> **Problem requirements**: The expected answer is a copy of every line in the listing that has the word "absolute".

> **Records shown**:
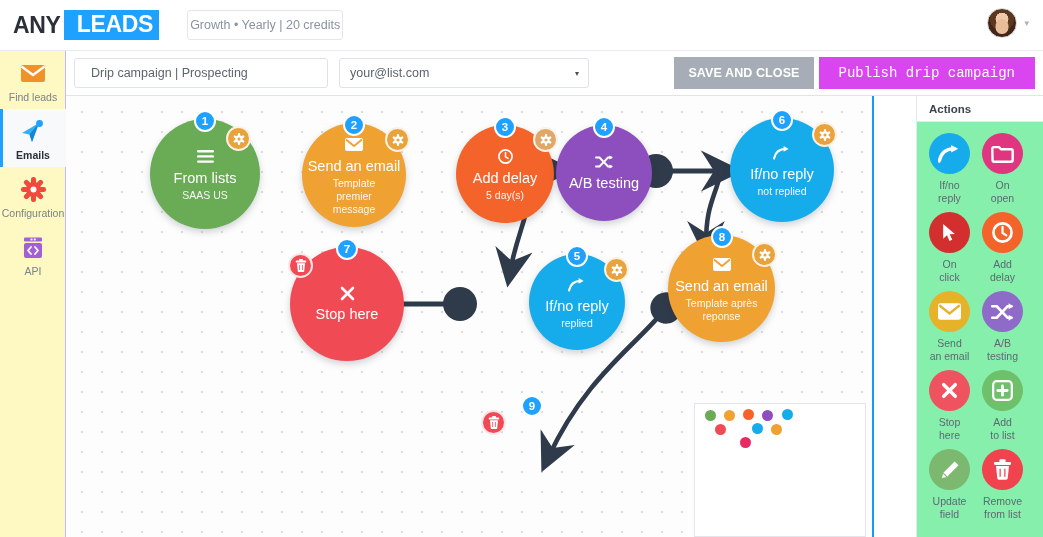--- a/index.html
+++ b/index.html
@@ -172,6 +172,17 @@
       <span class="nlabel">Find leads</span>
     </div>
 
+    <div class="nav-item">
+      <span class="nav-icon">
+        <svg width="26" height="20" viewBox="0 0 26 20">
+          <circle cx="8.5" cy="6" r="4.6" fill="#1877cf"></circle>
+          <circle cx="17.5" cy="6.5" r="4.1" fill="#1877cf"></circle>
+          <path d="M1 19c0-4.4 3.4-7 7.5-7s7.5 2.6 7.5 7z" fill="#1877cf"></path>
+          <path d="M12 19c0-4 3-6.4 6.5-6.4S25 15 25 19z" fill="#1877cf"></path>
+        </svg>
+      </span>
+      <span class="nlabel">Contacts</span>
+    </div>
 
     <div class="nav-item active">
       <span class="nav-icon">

--

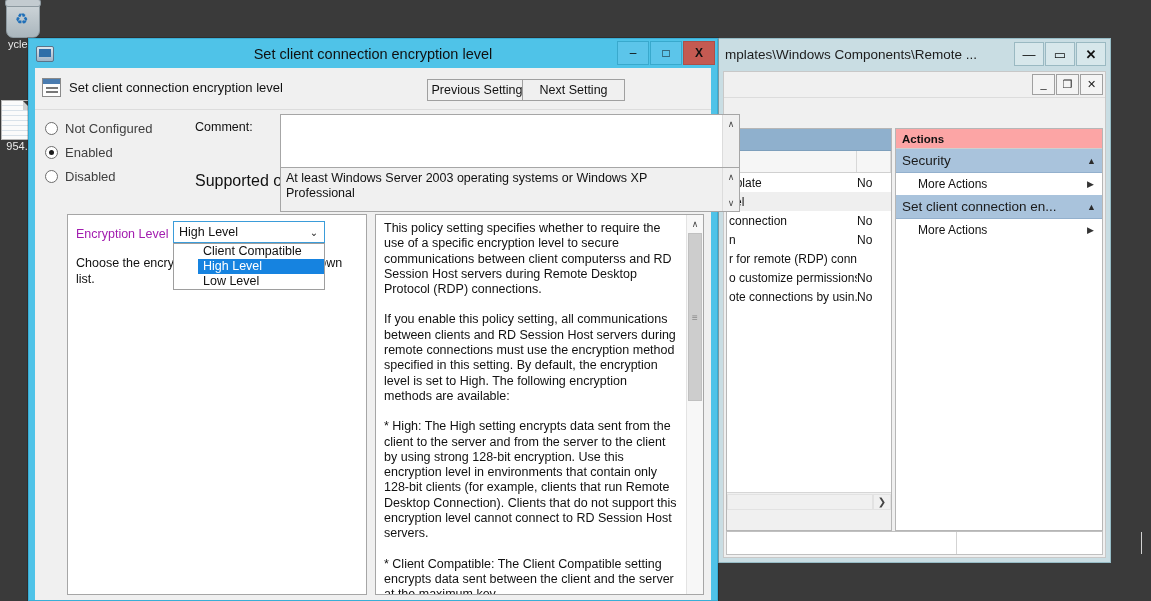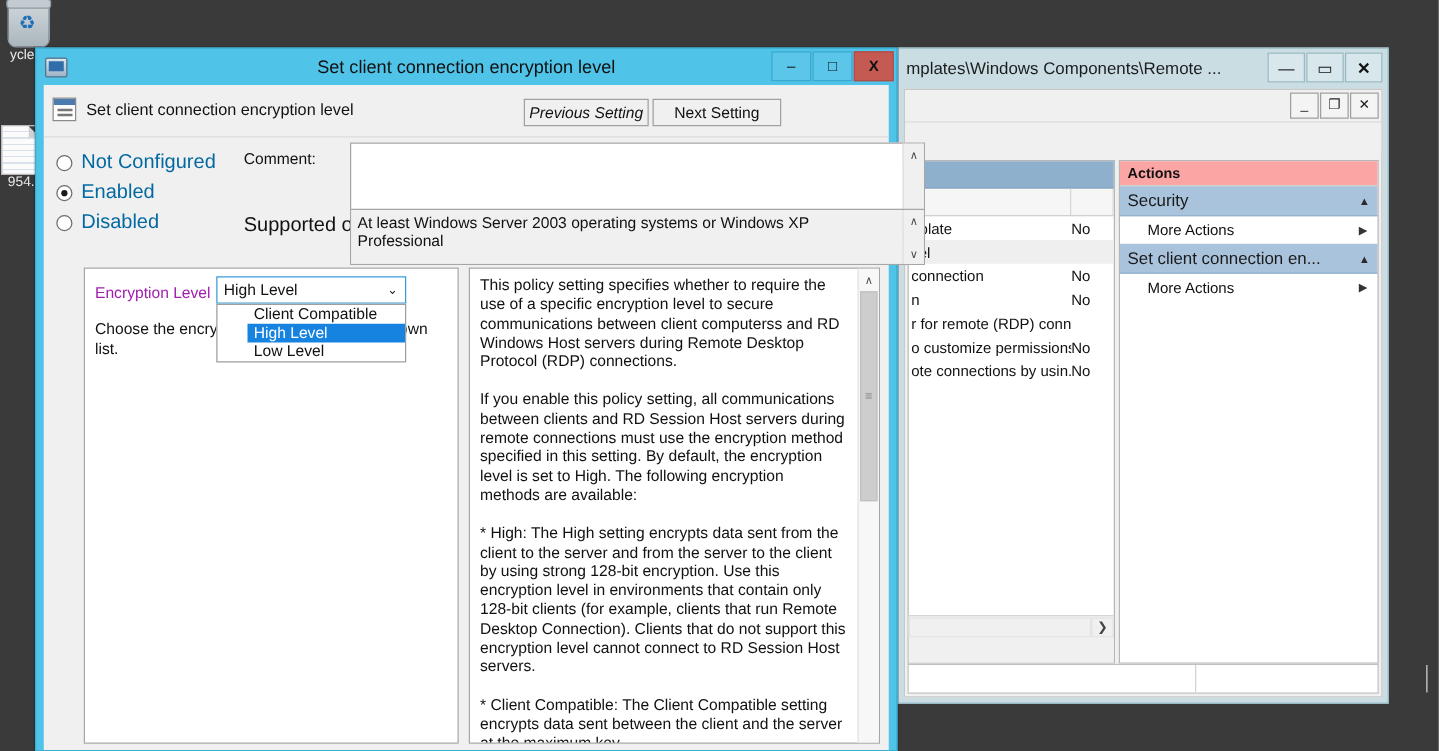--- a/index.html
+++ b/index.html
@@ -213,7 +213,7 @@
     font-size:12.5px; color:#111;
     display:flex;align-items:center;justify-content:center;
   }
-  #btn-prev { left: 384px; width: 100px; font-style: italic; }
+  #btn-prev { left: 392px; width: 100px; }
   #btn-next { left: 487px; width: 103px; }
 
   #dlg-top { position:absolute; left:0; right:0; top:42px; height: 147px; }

...

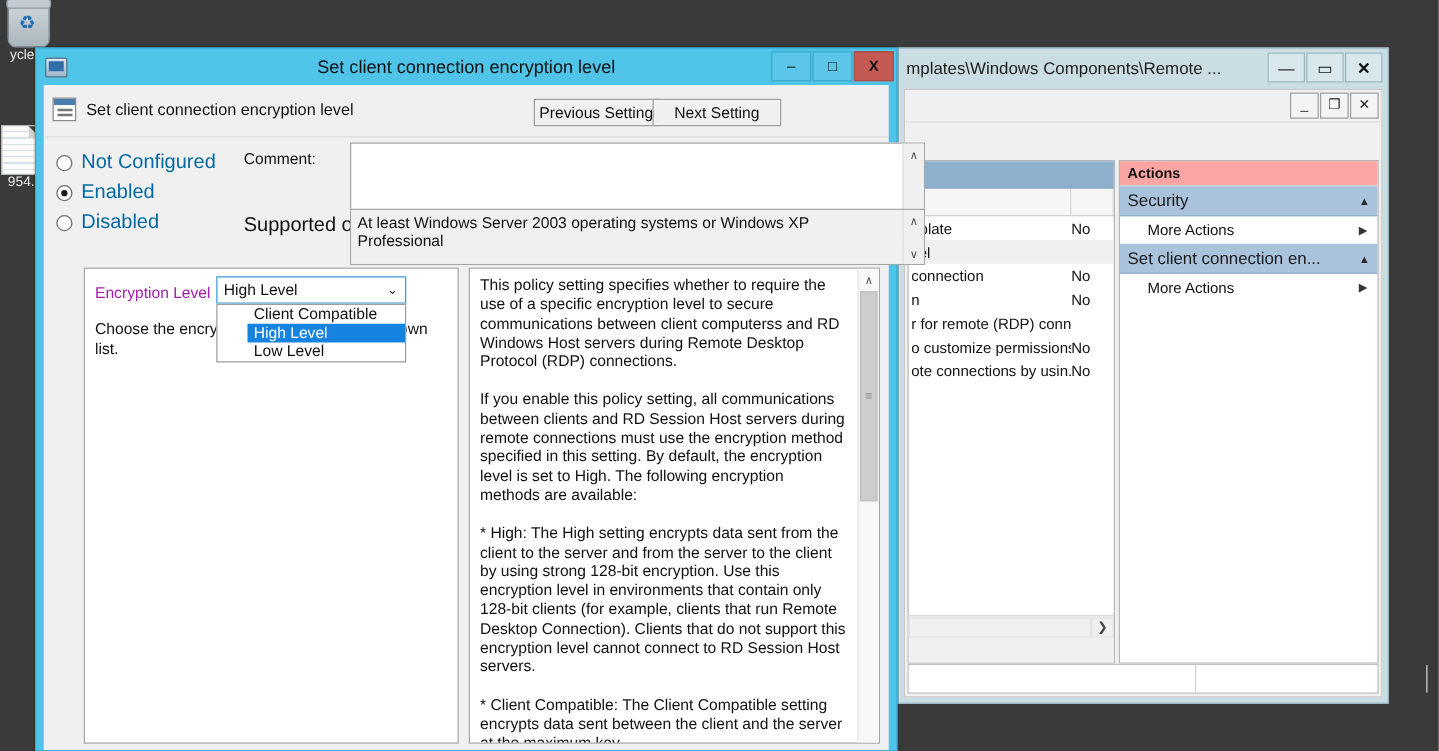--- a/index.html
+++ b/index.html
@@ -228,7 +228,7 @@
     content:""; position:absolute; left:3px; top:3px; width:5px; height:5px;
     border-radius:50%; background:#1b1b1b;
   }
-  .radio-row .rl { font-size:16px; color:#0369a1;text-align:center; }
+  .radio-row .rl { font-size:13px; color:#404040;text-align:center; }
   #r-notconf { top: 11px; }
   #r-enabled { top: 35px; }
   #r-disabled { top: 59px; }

> **Written answer**:
   #dlg-top { position:absolute; left:0; right:0; top:42px; height: 147px; }
     content:""; position:absolute; left:3px; top:3px; width:5px; height:5px;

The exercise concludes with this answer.